Niestety topnieje już.ajć
Ale chociaż trochę wody roślinki dostały
Na milin jest prowadzony na grubym palu-drągu,Zabetonowany u spodu.I tak podpinany,i taką parasol tworzy
Zobaz tam z tyłu jest widoczny
Z okna z góry
Ponoć trzeba milin przycinać,żeby lepiej , więcej kwitł.Ja go jeszcze nigdy nie przycinałam .
I nawet nie wiem jak dokładnie i gdzie mam go przyciąć
Aniu, przyszłam z życzeniami. Wszystkiego najlepszego na te święta. Zdrowia, szczęścia i spełnienia marzeń.
Pooglądałam twoje wyroby, cuda. Piękne bombki i pudełka. To chyba technika de coupage? Nie wiem czy dobrze nazwałam. Będą na prezenty?

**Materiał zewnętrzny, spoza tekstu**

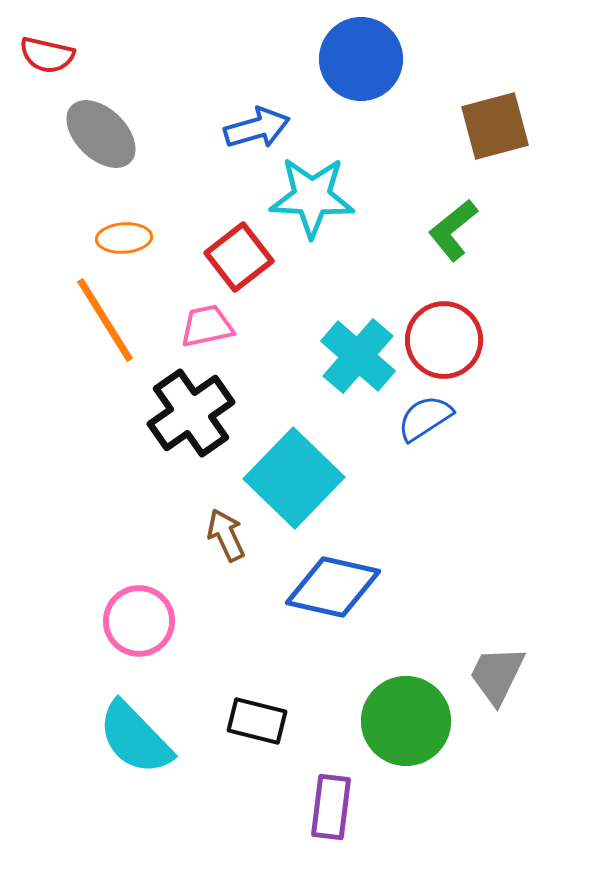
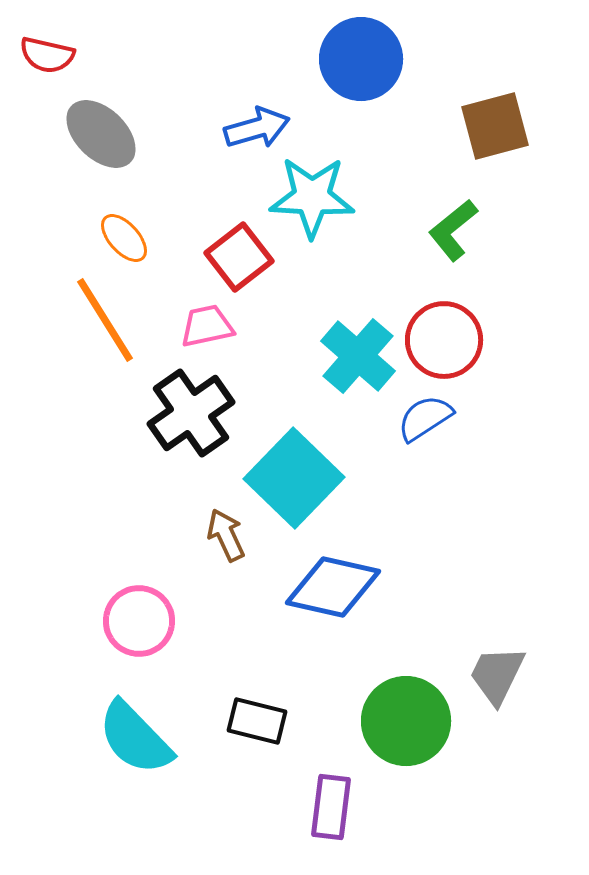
orange ellipse: rotated 52 degrees clockwise
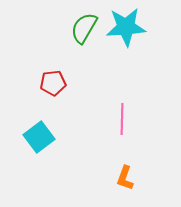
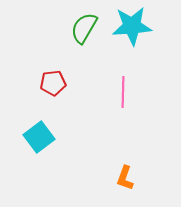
cyan star: moved 6 px right, 1 px up
pink line: moved 1 px right, 27 px up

Ja też lubię takie robótki. Prezenty w dużej mierze zrobiłam w tym roku sama.
Pozdrawiam Aniu.
Gosiu u mnie też deszcz zmyl już dużo .Zostały resztki śniegowe.
Dziękuję za pochwałki moich ozdób.Może nie sa idealne, może nie każdemu się nie podobają.
Ale mnie cieszą i z pracami przed i po bo swoje.A i uczę się ciągle... gdybym miała więcej czasu, to może więcej ich bym robali i bardziej ładnych czy pomysłowych ,
A to wszystko przed świętami i z odskoku
Basiu , dziękuję bardzo za te piękne życzenia.
I tobie życzę Radosnych i pogodnych świąt Bożego Narodzenia
Dziękuję Tak, to technika de coupage.U mnie jeszcze słaba.
Bo raz albo dwa razy w roku coś usiądę i zrobię
Widziałam twoje cudeńka ręczne.Bardzo, bardzo mi się podobają.
Takie własnoręcznie zrobione prezenty są wyjątkowe , bo i sercem.
Ja też takich kilka zrobiłam
Halinko cieszę się,że już masz kontakt z O.I już jesteś.
wiem, czytałam tą zabawną historię z naszą paczką .
Ja jestem zawsze wdzięczna za to przyjęcie nas i te kawy, pogaduchy choć w określonym czasie,,ale bardzo mile. I bardzo zapadające w pamięci i sercu
Radosnych i spokojnych świąt Bożego narodzenia!